Nach § 10a Abs. 1 KAG können Gemeinden durch Satzung bestimmen, dass anstelle der Erhebung einmaliger Beiträge (§ 10 KAG) die jährlichen Investitionsaufwendungen für Verkehrsanlagen nach Abzug des Gemeindeanteils als wiederkehrende Beiträge auf die beitragspflichtigen Grundstücke verteilt werden. Nach § 10a Abs. 1 Satz 2 KAG kann in der Satzung u.a. bestimmt werden, dass sämtliche zum Anbau bestimmte Verkehrsanlagen des gesamten Gebiets oder einzelner, voneinander abgrenzbarer Gebietsteile einer Gemeinde eine einheitliche öffentliche Einrichtung (Einheit) bilden. Von dieser Möglichkeit hat die Ortsgemeinde Staudernheim Gebrauch gemacht und die zum Anbau bestimmten Verkehrsanlagen ihres gesamten Gemeindegebiets als eine Einheit ausgewiesen. Entsprechend zog sie nach Erlass einer Ausbaubeitragssatzung die Anlieger zu einem wiederkehrenden Beitrag für das Jahr 2007 heran. Hiermit waren verschiedene Anlieger nicht einverstanden und griffen die Beitragsbescheide an.

Nach Durchführung einer mündlichen Verhandlung beschloss das Gericht, die landesrechtlichen Bestimmungen einer verfassungsrechtlichen Normenkontrolle unterziehen zu lassen. Zur Begründung führte es u.a. aus, dem Land fehle die Gesetzgebungskompetenz zur Einführung des neuen Anlagebegriffs, soweit dadurch die Ortsdurchfahrten von Bundesstraßen zu kommunalen Einrichtungen gemacht würden. Ferner würde Bundesrecht missachtet; bei der Erweiterung des Anbaustraßennetzes durch die erstmalige Herstellung einer Erschließungsanlage kollidiere das Ausbaubeitragsrecht mit dem Erschließungsbeitragsrecht und dem Grundsatz der Einmaligkeit der Beitragserhebung. Außerdem verstoße der Begriff der „einheitlichen öffentlichen Einrichtung“ in § 10a KAG gegen die Eigentumsgarantie des Grundgesetzes.

Durch das Gesetz würden die Kommunen dazu ermächtigt, alle von dem Anbaustraßennetz erschlossenen Grundstücke beitragspflichtig zu machen, obwohl die Unterhaltung eines Verkehrsnetzes in die allgemeine Straßenbaulast der Gemeinden falle. Die Straßengesetze sähen aber eine Kostenabwälzung auf die Anlieger nicht vor. Zudem sei es mit den rechtsstaatlichen Grundsätzen der Normenwahrheit und Normenklarheit nicht zu vereinbaren, dass alle Anbaustraßen einer Gemeinde eine „einheitliche“ Einrichtung darstellten.

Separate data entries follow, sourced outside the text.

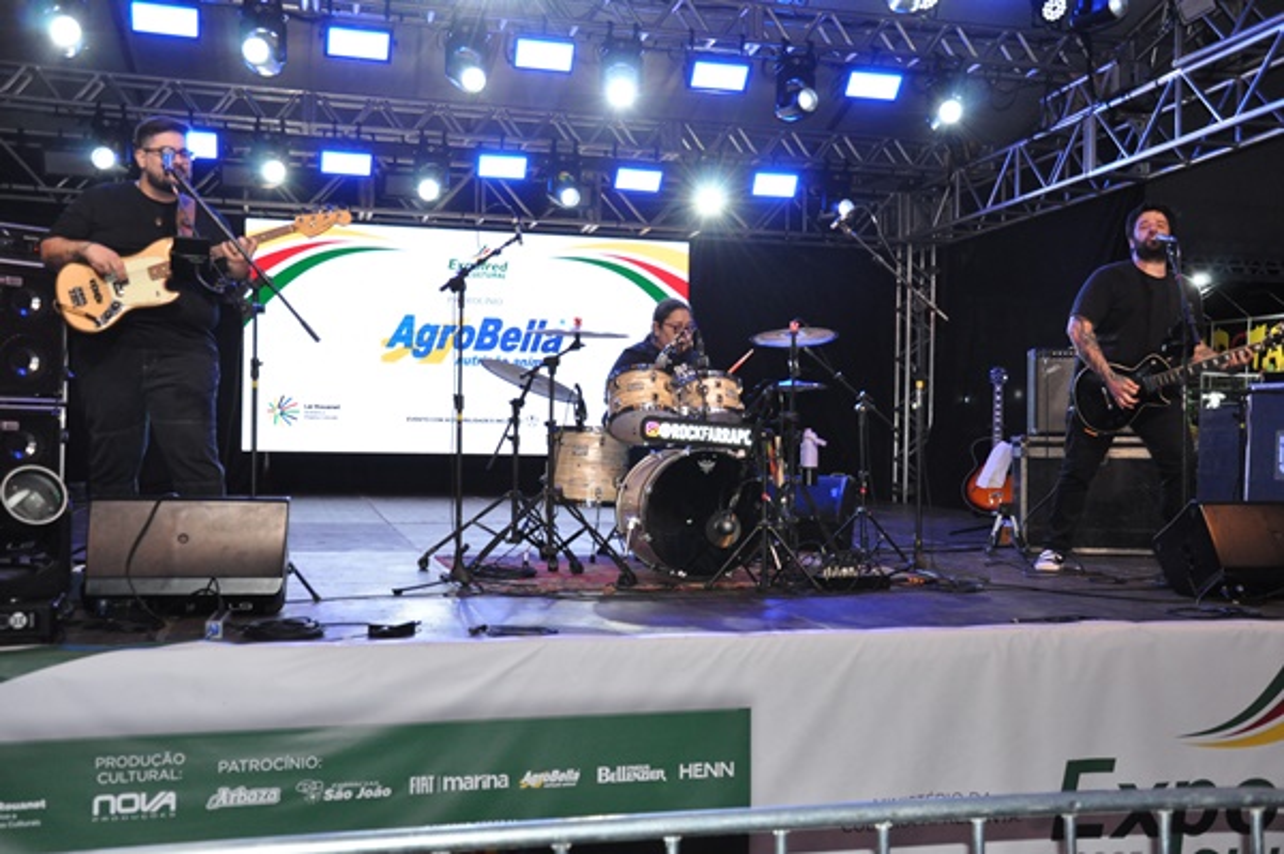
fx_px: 1336
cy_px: 427
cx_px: 642
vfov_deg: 35.4
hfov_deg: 51.3
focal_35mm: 38
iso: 1250
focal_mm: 25
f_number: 6.3
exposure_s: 1/200
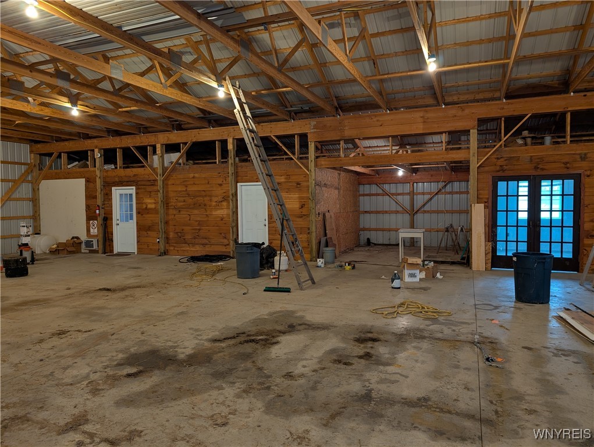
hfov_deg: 71.5
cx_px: 297
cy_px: 224
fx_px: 412
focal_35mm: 24
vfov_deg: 56.9
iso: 124
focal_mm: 6.9
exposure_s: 1/24
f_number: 1.68
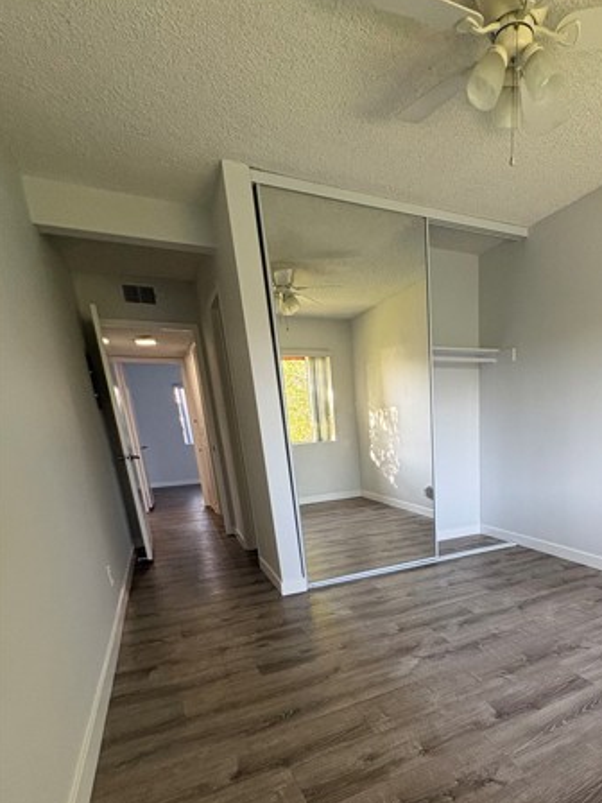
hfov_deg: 63.3
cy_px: 557
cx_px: 426
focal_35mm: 20
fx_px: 464
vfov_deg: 78.1
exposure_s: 1/70
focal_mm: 2.22
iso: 250
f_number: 2.2
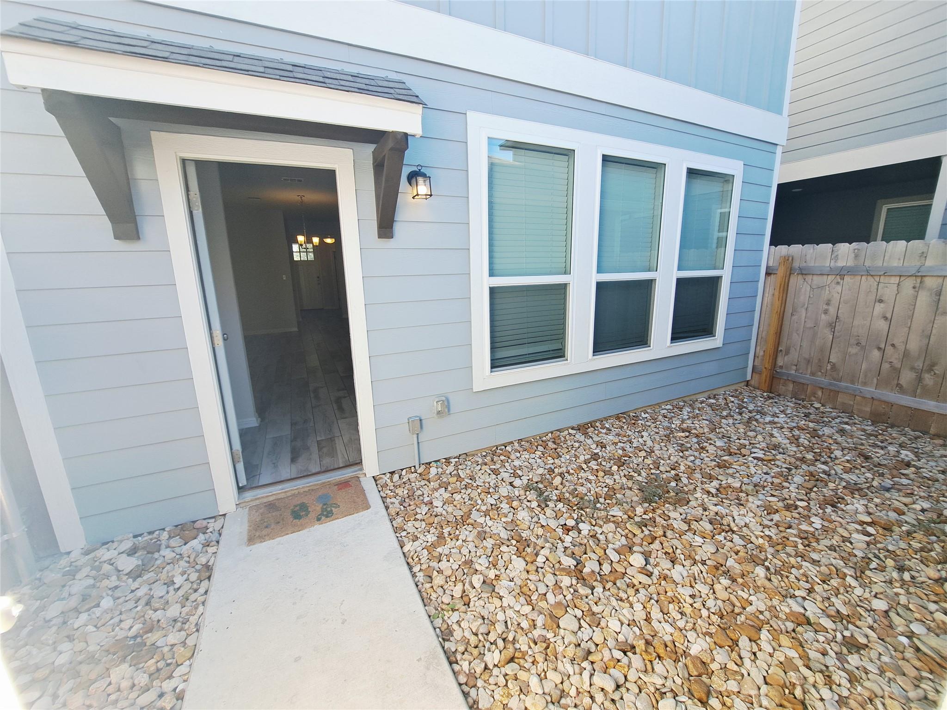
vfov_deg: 89.9
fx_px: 356
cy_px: 355
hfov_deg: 106.2
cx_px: 474
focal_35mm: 13
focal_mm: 1.74
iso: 50
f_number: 2.2
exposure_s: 1/277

Der Gleichheitssatz sei ebenfalls verletzt. Ein Beitrag dürfe nur erhoben werden, wenn der Beitragsschuldner durch eine Maßnahme einen Sondervorteil habe. Nach der amtlichen Begründung liege der besondere Vorteil darin, dass die erschlossenen Grundstücke an dem überörtlichen gesamten Verkehrsnetz partizipieren könnten. Das Einzige, was dieses Netz aber tatsächlich ausmache, sei die Abgrenzung zum Außenbereich. Wenn aber die Erreichbarkeit eines Grundstücks über jede beliebige Anbaustraße genügen solle, dann bestehe der Vorteil nur in der Teilnahme am innerörtlichen Verkehr, der im Rahmen des Gemeingebrauchs jedem Einwohner kostenlos gestattet sei. Eine andere Auslegung des Begriffs der öffentlichen Einheit sei nicht möglich. Eine solche allgemeine Teilnahme könne keinen Sondervorteil für die Anlieger begründen, welche die Erhebung eines Beitrags rechtfertige.